Furthermore, SO2 only causes cooling if it reaches the stratosphere. A number of eruptions don’t emit enough SO2 or do so explosively enough to create the sulfate aerosol. The Deccan Trap eruptions were huge and non explosive as far as I know, and probably released a lot of SO2 that merely caused some severe acid rain. Perhaps you can find some good references for us.
I don’t have data at my fingertips, but the Hawaiian volcanoes haven’t been linked to cooling, and the recent South American volcano wasn’t explosive enough. You really can’t beat a good exploding Indonesian eruption for a quick cooling, e.g. Tambora in 1815.

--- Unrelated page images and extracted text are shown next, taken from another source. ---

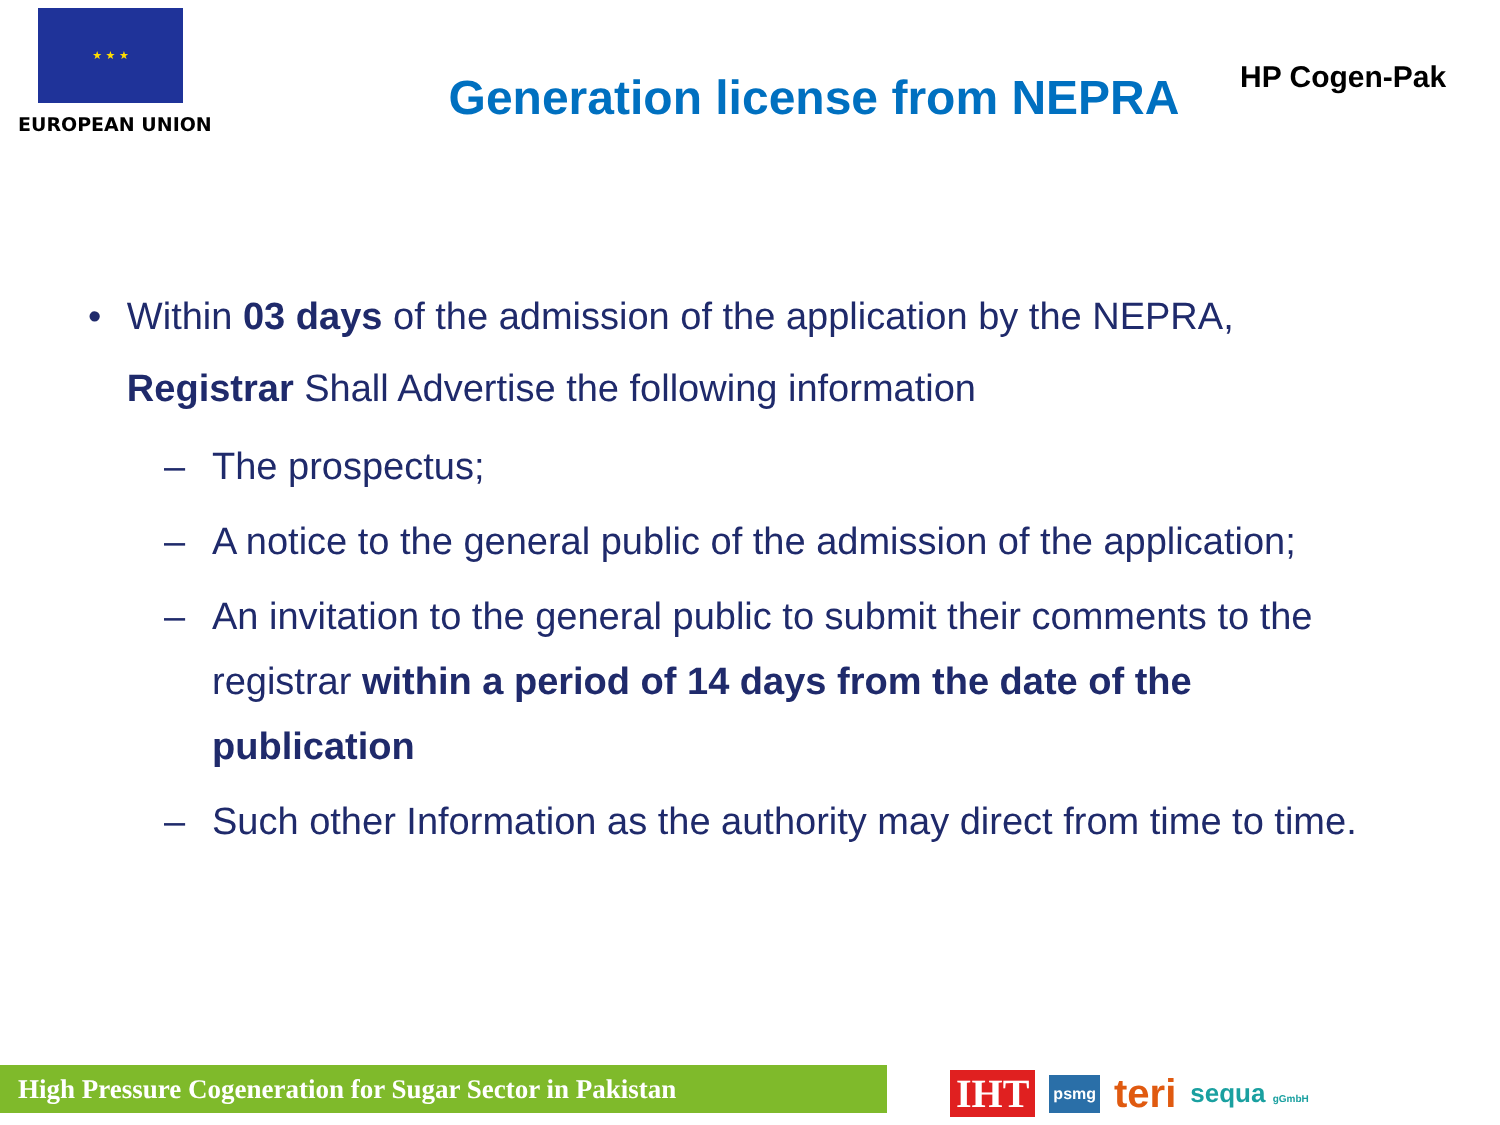★ ★ ★
EUROPEAN UNION
Generation license from NEPRA
HP Cogen-Pak
• Within 03 days of the admission of the application by the NEPRA, Registrar Shall Advertise the following information
– The prospectus;
– A notice to the general public of the admission of the application;
– An invitation to the general public to submit their comments to the registrar within a period of 14 days from the date of the publication
– Such other Information as the authority may direct from time to time.
High Pressure Cogeneration for Sugar Sector in Pakistan
IHT psmg teri sequa gGmbH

September 25, 2008 11:10 am

Richard deSousa:
“What was the CO2 level at the time of the Eocene Optimum?”
It varied quite a bit, between about ~550 ppmv and ~1,500 ppmv. Here’s a chart that shows temp & CO2 levels: click

Drew Latta
September 25, 2008 11:10 am

O/T, but Re: Svensmark’s “The Chilling Stars”: for what it is worth, a recent astrophysical computer simulation that suggests that stars may migrate through the galaxy. The speculation might be that moving through the galaxy could change the flux of cosmic rays. See: http://news.nationalgeographic.com/news/2008/09/080918-star-migration.html

G Alston
September 25, 2008 11:30 am

Joel Shore — “CO2, by contrast, stays in the atmosphere a long time.”
Really? How long? I’ve seen estimates that range from 10 years to 200 years, and these are from the alarmist crowd. The IPCC certainly doesn’t have a reliable and solid answer. There not only doesn’t appear to be a standard answer, implying that nobody knows *anything* about this that can be reliable, but the answers that come seem rather plastic. Depends on what the question was.
I think I rather like the longer answer, because 200+ years suggests that what is in the atmosphere today, if attributable solely to mankind, is the cumulative output of man since the dawn of the industrial revolution. In that case, no big shakes. We can continue to drive all we like.
Meanwhile those who downplay the longevity and stress shorter times point to the oceans as absorbers and emitters of the CO2. In which case, cool — CO2 seems to be emitted in the LIFO (last in first out) fashion, meaning that what’s being emitted today was (again) added from earlier times to the present emissions. (This results in the same answer as in the above paragraph, just in case you need assistance.)
Seems to me that either answer gives the same result, so the contention that “CO2 lives a long time in the atmosphere” as an attempt to explain **anything** is specious at best.
The truth is NOBODY knows how long CO2 stays in the atmosphere, and you, sir, sound like a parrot.